Look & Listen
- The company's logo
- Industry: Music & film retail
- Founded: 1969 (56 years ago)
- Founder: Rob Ziegler
- Defunct: 2017
- Headquarters: South Africa
- Number of locations: 19 stores (as of 2014)
- Key people: Howard Levy (CEO)
- Products: Music film merchandise electronics video games
- Number of employees: 280 (as of 2014)
- Website: www.lookandlisten.co.za

= Look & Listen =

South African-based music, film and electronics retailer

Look & Listen was a South African-based music, film and electronics retailer. The first Look & Listen store was opened in Hillbrow in the Johannesburg CBD by Rob Ziegler in 1969. Its stores sold CDs and DVDs of movies, games, electronics and merchandise.

The company was successful during the era of LP, cassette deck, DVDs and CDs, however, the rise of online music services and piracy in the 21st-century placed significant pressure on the company's business model.

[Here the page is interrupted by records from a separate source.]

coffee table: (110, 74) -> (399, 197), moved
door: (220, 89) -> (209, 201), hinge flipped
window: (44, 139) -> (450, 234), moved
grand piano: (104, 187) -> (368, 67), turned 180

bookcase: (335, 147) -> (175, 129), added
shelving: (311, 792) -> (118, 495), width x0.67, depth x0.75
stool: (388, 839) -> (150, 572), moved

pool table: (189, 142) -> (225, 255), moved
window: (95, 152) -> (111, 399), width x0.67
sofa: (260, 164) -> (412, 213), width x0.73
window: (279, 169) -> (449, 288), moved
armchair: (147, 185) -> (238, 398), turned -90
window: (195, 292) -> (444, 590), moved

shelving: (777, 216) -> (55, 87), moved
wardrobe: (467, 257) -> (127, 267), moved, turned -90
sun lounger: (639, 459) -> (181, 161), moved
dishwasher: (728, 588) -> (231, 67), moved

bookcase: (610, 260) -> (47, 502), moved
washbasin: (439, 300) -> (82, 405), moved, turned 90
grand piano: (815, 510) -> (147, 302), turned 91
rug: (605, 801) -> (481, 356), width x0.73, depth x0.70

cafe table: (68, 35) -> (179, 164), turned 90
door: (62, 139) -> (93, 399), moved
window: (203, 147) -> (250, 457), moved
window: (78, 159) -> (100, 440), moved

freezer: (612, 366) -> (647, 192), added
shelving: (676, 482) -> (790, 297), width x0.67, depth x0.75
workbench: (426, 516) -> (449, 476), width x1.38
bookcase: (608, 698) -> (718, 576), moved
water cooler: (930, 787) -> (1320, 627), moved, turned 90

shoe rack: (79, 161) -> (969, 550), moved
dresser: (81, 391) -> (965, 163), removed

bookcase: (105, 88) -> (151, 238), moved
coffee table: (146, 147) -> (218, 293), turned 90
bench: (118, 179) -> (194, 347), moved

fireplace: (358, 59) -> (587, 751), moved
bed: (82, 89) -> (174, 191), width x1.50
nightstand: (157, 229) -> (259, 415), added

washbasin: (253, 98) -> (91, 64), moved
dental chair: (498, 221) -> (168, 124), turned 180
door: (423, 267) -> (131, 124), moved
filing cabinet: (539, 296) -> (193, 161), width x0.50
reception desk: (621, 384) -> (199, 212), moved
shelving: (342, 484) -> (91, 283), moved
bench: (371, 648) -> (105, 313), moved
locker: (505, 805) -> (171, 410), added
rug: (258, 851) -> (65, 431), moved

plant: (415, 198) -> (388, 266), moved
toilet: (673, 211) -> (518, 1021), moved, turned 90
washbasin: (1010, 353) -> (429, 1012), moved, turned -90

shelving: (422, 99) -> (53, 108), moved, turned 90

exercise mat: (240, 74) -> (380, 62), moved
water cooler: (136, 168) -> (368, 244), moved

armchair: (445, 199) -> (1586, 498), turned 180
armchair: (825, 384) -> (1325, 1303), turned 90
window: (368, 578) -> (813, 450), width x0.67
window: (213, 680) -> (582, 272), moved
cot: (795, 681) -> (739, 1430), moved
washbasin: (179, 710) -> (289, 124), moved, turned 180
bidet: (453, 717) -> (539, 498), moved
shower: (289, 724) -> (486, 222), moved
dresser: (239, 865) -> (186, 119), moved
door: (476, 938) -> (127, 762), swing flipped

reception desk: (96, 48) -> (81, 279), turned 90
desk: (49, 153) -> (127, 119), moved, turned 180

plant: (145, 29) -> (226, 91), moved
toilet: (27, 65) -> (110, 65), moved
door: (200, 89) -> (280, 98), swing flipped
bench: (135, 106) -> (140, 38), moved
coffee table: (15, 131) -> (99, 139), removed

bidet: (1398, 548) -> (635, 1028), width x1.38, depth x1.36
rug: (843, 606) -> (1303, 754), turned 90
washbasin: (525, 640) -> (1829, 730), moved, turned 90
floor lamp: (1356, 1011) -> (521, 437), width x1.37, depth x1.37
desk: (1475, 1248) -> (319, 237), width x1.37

On 12 February 2013, the company discontinued its online store operations. It was reported in June 2013 that the company would be looking to restart its online store operations after partnering with Mondia Media. There were 28 brick and mortar Look & Listen stores across South Africa in June 2013. In June 2014, Look & Listen entered into "business rescue" as the amount of physical stores had decreased to 19, of which 14 were described as not profitable. The company had 280 employees at that time

In May 2017, it was reported that the closure of the company's last store at the Hillfox Value Centre in Roodepoort, Johannesburg was imminent.